Les petites pyramides qui encadrent la grande, les «pyramidions» n’est pas une petite pyramide, mais la coiffe pyramidale d’un obélisque. Soit, donc, le terme officiel est une erreur, soit l’on se dit que ce sont bien des pyramidions et qu’il y a des obélisques dissimulés, ce qui correspond plus à la volonté des architectes, de la Présidence et des conseillers. Le pavement au sol représente des obélisques bidimensionnels, conférant à la Cour Napoléon un statut hermétique, celui d’un temple égyptien où plusieurs obélisques coiffés de pyramidions encadrent une étendue d’eau – les bassins de la pyramide centrale. Tout cela est démontrable, et forme une symbolique parfaitement cohérente qui rappelle celle de l’enceinte d’Amon-Rê à Karnak en Égypte.

Les Grands Travaux de François Mitterrand

Un Président, quel qu’il soit, est soumis aux décisions parfois souveraines des jurys, aux contraintes techniques et matérielles des bâtiments sur lesquelles sa volonté ne peut avoir aucun effet.

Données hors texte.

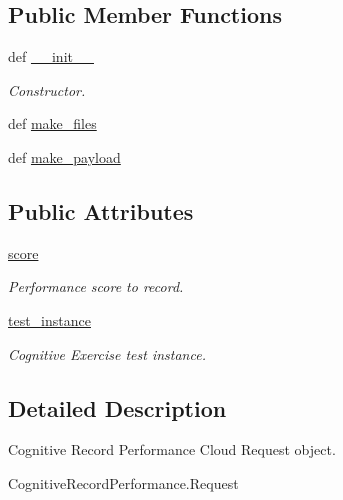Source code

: \subsection*{Public Member Functions}
\begin{DoxyCompactItemize}
\item 
def \hyperlink{classRappCloud_1_1CloudMsgs_1_1CognitiveRecordPerformance_1_1CognitiveRecordPerformance_1_1Request_a72fc10e78c8781905cbe9cb417681340}{\-\_\-\-\_\-init\-\_\-\-\_\-}
\begin{DoxyCompactList}\small\item\em Constructor. \end{DoxyCompactList}\item 
def \hyperlink{classRappCloud_1_1CloudMsgs_1_1CognitiveRecordPerformance_1_1CognitiveRecordPerformance_1_1Request_adcf7f71d0016240605913a883df99b18}{make\-\_\-files}
\item 
def \hyperlink{classRappCloud_1_1CloudMsgs_1_1CognitiveRecordPerformance_1_1CognitiveRecordPerformance_1_1Request_ae9f1e561beae71985ef52adb6b10c40d}{make\-\_\-payload}
\end{DoxyCompactItemize}
\subsection*{Public Attributes}
\begin{DoxyCompactItemize}
\item 
\hyperlink{classRappCloud_1_1CloudMsgs_1_1CognitiveRecordPerformance_1_1CognitiveRecordPerformance_1_1Request_a00caf4eda9ff3911404c5ff182fd0593}{score}
\begin{DoxyCompactList}\small\item\em Performance score to record. \end{DoxyCompactList}\item 
\hyperlink{classRappCloud_1_1CloudMsgs_1_1CognitiveRecordPerformance_1_1CognitiveRecordPerformance_1_1Request_ae0fde166148135cc8fea9aebe782c174}{test\-\_\-instance}
\begin{DoxyCompactList}\small\item\em Cognitive Exercise test instance. \end{DoxyCompactList}\end{DoxyCompactItemize}


\subsection{Detailed Description}
\begin{DoxyVerb}Cognitive Record Performance Cloud Request object.

CognitiveRecordPerformance.Request
\end{DoxyVerb}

Par exemple, la version que nous connaissons de l’Opéra Bastille ne correspond aucunement au vœu de François Mitterrand ; tout comme pour certains aspects de la Grande Arche.

Cependant il y a des traits communs pour tous les Grands Travaux : fluidité exprimée par le vide (Grande Arche, Bibliothèque nationale de France François-Mitterrand, Colonnes de Buren) ou la transparence (Pyramide du Louvre, Géode, Opéra Bastille), formes géométriques épurées (cube, sphère, équerre, pyramide, cylindre), et installation des lieux fondamentaux dans les souterrains : le Grand Louvre est essentiellement enterré, tout comme l’auditorium de l’Opéra Bastille, les bureaux de la Grande Arche, les salles de recherche de la BNF, la salle de la Géode, et, plus étonnant, les colonnes de Buren dont on ne voit qu’une toute petite partie. À travers les contraintes et les contingences que ne peut contrôler le Président, se maintiennent donc des constantes, des marges de décision issues du pouvoir. C’est pourquoi il peut exister un sens a priori, dicté par l’implacable logique des alignements déjà existants, d’un sens a posteriori, dicté par les contraintes et la contingence de l’Histoire.

C’est cette rencontre complexe entre les deux sens qui a, peut-être, forgé la beauté hermétique de Paris.

Source : Katia Kaban, interview Le Monde des religions, 2016.